Myocardial infarction ( MI ) is a leading cause of cardiovascular disease in the U.S. and abroad. Transient delivery of stromal cell-derived factor 1 ( SDF-1 α ) either through the delivery of protein-encoding genes or the protein itself has demonstrated improved cardiac function in preclinical models. However, the delivery of the therapy suffers from two limitations: (1) poor retention when injected into the contracting myocardium, and (2) rapid degradation of the protein, which requires prolonged activity to be therapeutically effective. To mitigate these limitations, we developed a catheter-injectable gel to deliver SDF-1 α encoding minicircles ( MC ). Design of gels for injection into the myocardium is historically challenging since traditional chemical strategies result in gels that are either too stiff and not catheter injectable or too weak and quickly ejected out of the contracting heart muscle. To address this challenge, our approach is to use dynamic covalent chemical (DCC) bonds, which are mechanically strong yet reversible, resulting in a shear-thinning gel (hence catheter injectable) and self-healing (hence retained in the contracting heart muscle). This biocompatible gel is chemically defined for future FDA approval and is synthesized from completely biodegradable polymers: recombinant elastin-like protein and hyaluronic acid. Rheological characterization identified several gel formulations that were easily extruded through a catheter (2 m long and .25 mm internal diameter) and rapidly reformed into a gel within 5 seconds after extrusion. To demonstrate the potential for clinical translatability, we evaluated the injectability and retention of the gel within the contracting rat myocardium. Our gel significantly improved the retention of a microparticle cargo by 200% compared to delivery in Matrigel.
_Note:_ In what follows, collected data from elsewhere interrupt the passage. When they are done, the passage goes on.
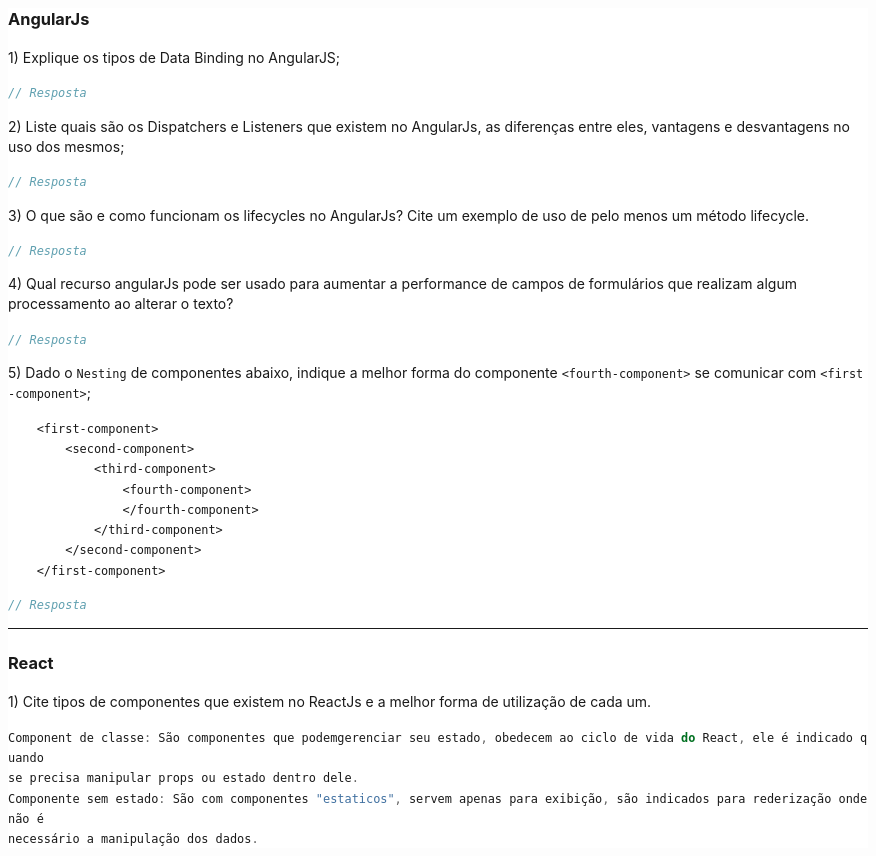 

### AngularJs

1\) Explique os tipos de Data Binding no AngularJS; 

```js
// Resposta
```

2\) Liste quais são os Dispatchers e Listeners que existem no AngularJs, as diferenças entre eles, vantagens e desvantagens no uso dos mesmos;

```js
// Resposta
```

3\) O que são e como funcionam os lifecycles no AngularJs? Cite um exemplo de uso de pelo menos um método lifecycle.

```js
// Resposta
```

4\) Qual recurso angularJs pode ser usado para aumentar a performance de campos de formulários que realizam algum processamento ao alterar o texto?

```js
// Resposta
```

5\) Dado o `Nesting` de componentes abaixo, indique a melhor forma do componente `<fourth-component>` se comunicar com `<first-component>`;

```
	<first-component>
		<second-component>
			<third-component>
				<fourth-component>
				</fourth-component>
			</third-component>
		</second-component>
	</first-component>

```

```js
// Resposta
```
---

### React

1\) Cite tipos de componentes que existem no ReactJs e a melhor forma de utilização de cada um.

```js
Component de classe: São componentes que podemgerenciar seu estado, obedecem ao ciclo de vida do React, ele é indicado quando
se precisa manipular props ou estado dentro dele.
Componente sem estado: São com componentes "estaticos", servem apenas para exibição, são indicados para rederização onde não é
necessário a manipulação dos dados.
```
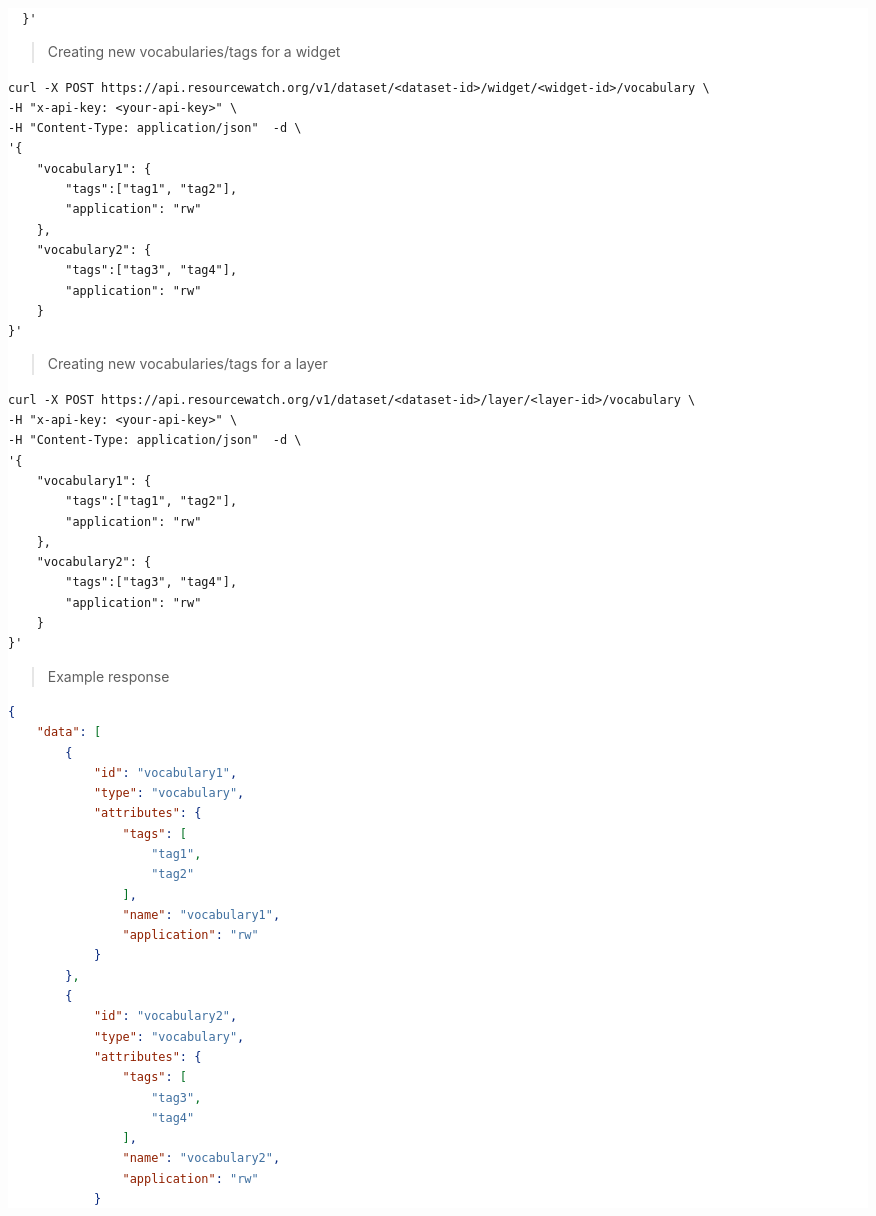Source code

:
 ```shell
  }'
```

> Creating new vocabularies/tags for a widget

```shell
curl -X POST https://api.resourcewatch.org/v1/dataset/<dataset-id>/widget/<widget-id>/vocabulary \
-H "x-api-key: <your-api-key>" \
-H "Content-Type: application/json"  -d \
'{
    "vocabulary1": {
        "tags":["tag1", "tag2"],
        "application": "rw"
    },
    "vocabulary2": {
        "tags":["tag3", "tag4"],
        "application": "rw"
    }
}'
```

> Creating new vocabularies/tags for a layer

```shell
curl -X POST https://api.resourcewatch.org/v1/dataset/<dataset-id>/layer/<layer-id>/vocabulary \
-H "x-api-key: <your-api-key>" \
-H "Content-Type: application/json"  -d \
'{
    "vocabulary1": {
        "tags":["tag1", "tag2"],
        "application": "rw"
    },
    "vocabulary2": {
        "tags":["tag3", "tag4"],
        "application": "rw"
    }
}'
```

> Example response

```json
{
    "data": [
        {
            "id": "vocabulary1",
            "type": "vocabulary",
            "attributes": {
                "tags": [
                    "tag1",
                    "tag2"
                ],
                "name": "vocabulary1",
                "application": "rw"
            }
        },
        {
            "id": "vocabulary2",
            "type": "vocabulary",
            "attributes": {
                "tags": [
                    "tag3",
                    "tag4"
                ],
                "name": "vocabulary2",
                "application": "rw"
            }
```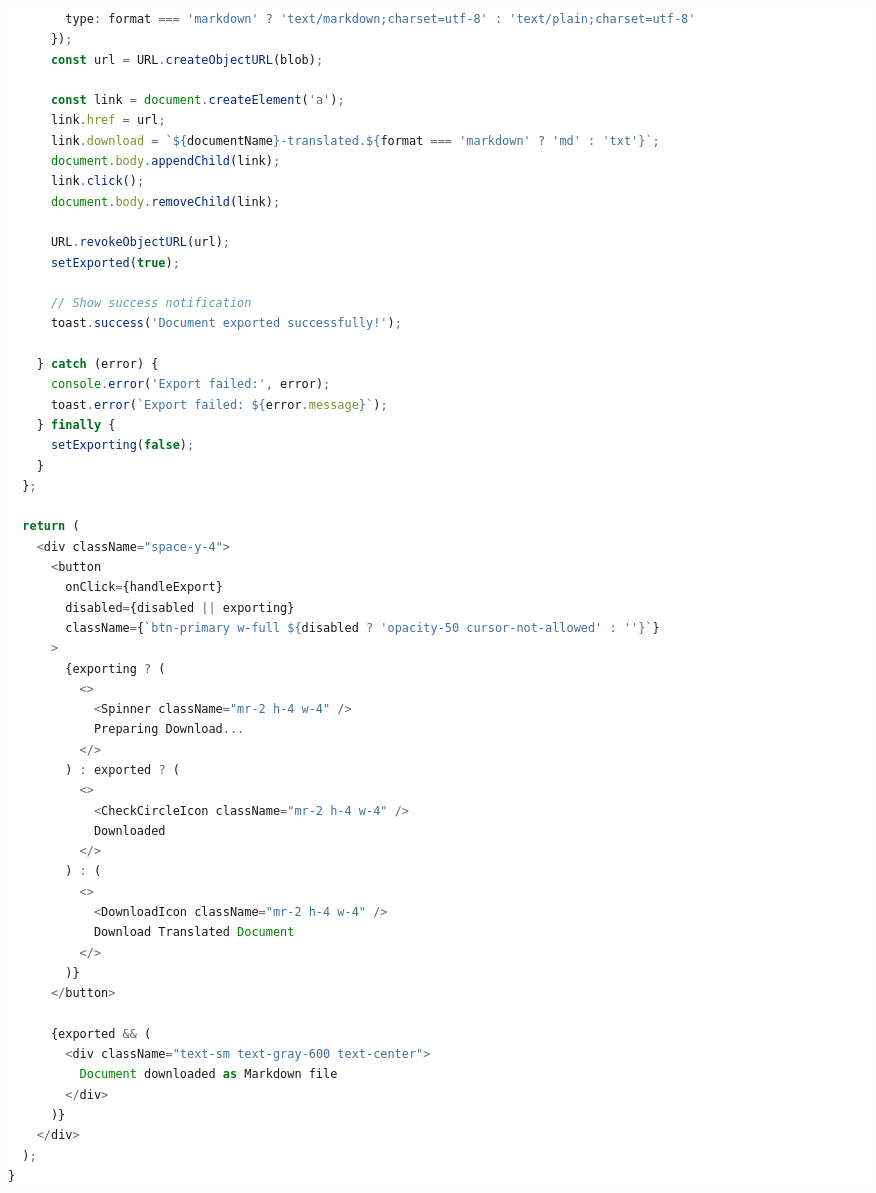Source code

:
 ```typescript
        type: format === 'markdown' ? 'text/markdown;charset=utf-8' : 'text/plain;charset=utf-8'
      });
      const url = URL.createObjectURL(blob);

      const link = document.createElement('a');
      link.href = url;
      link.download = `${documentName}-translated.${format === 'markdown' ? 'md' : 'txt'}`;
      document.body.appendChild(link);
      link.click();
      document.body.removeChild(link);

      URL.revokeObjectURL(url);
      setExported(true);

      // Show success notification
      toast.success('Document exported successfully!');

    } catch (error) {
      console.error('Export failed:', error);
      toast.error(`Export failed: ${error.message}`);
    } finally {
      setExporting(false);
    }
  };

  return (
    <div className="space-y-4">
      <button
        onClick={handleExport}
        disabled={disabled || exporting}
        className={`btn-primary w-full ${disabled ? 'opacity-50 cursor-not-allowed' : ''}`}
      >
        {exporting ? (
          <>
            <Spinner className="mr-2 h-4 w-4" />
            Preparing Download...
          </>
        ) : exported ? (
          <>
            <CheckCircleIcon className="mr-2 h-4 w-4" />
            Downloaded
          </>
        ) : (
          <>
            <DownloadIcon className="mr-2 h-4 w-4" />
            Download Translated Document
          </>
        )}
      </button>

      {exported && (
        <div className="text-sm text-gray-600 text-center">
          Document downloaded as Markdown file
        </div>
      )}
    </div>
  );
}
```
Current work is focused on evaluating the therapeutic efficacy of the gel in a rat myocardial infarct model when delivering a therapeutic cargo of SDF-1a-encoding MC. This biocompatible, catheter-injectable gel has great potential to significantly improve the delivery and retention of therapeutic cargo within mechanically active tissues, significantly improving the prolonged efficacy of MI therapies.